As for pension funds moving their money elsewhere for returns , one of the main problems with pension fund deficits is that there are not enough assets currently that provide big enough returns to match their predicted future outgoings, the current low interest rate environment does not help, taking away or reducing the dividends from relatively safe banks and energy shares would force pension fund to make more “riskier” investments to provide the required returns, which in turn could mean that pension funds end up losing some of their capital and are unable to fulfil their obligations and what would we see then , a whole queue of people expecting the government to bail them out

  • 18.
  • At 07:02 PM on 12 Mar 2008,
  • Richard wrote:

How is inflation going to be kept at 2% when public spending is going to be 2.2% over the next few years?

  • 19.
  • At 12:09 AM on 13 Mar 2008,
  • T Cowling wrote:

I see that once again the lower paid are to suffer,
Anyone like myself with a wife and family and the only pleasure is a car will soon have to give that up,
this government is trying to send us back to the victorian times when we had the rich and poor, why cant they do something to help the people instead of just tax,tax,tax i am sure they sit in parliment trying to find new ways of sending this country down the tubes, its no wonder so many people are leaving.

  • 20.
  • At 09:56 AM on 13 Mar 2008,
  • Garth wrote:

I own a classic car - I drive it around to the various meet ups my club has and I tend to knock up around 1,500 miles a year.
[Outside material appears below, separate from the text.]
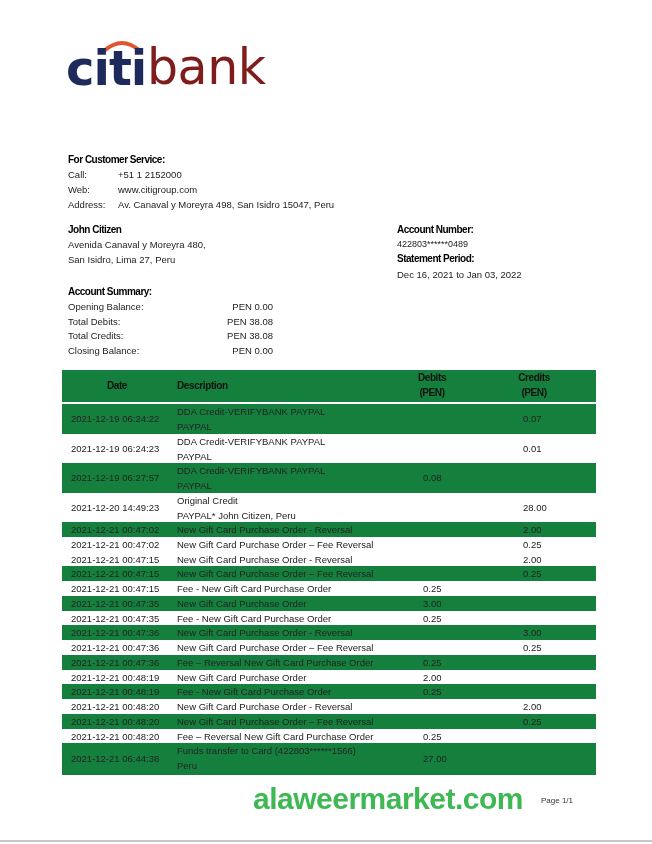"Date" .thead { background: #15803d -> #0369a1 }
But it was built in 1974 and from 2009 I'll need to fork out £300 a year for my hobby (on top of the on going restoration). The petition to the government regarding classic car tax was revoked with them barking on about 'reducing carbon footprints' etc. What a load of tosh. The same car two years older than mine, produces the same amount of CO2 and is except of tax.

I understand the government didn't care much for MG cars but isn't it about time they bought the car tax system up to date for the 21st century - start taxing cars based on usage therefore encouraging people to use public transport where available and affordable? I'm not proposing installing blackboxes/telescreens in each car, but add a little more tax at the pump, and reducing the tax disc to a sensible rate.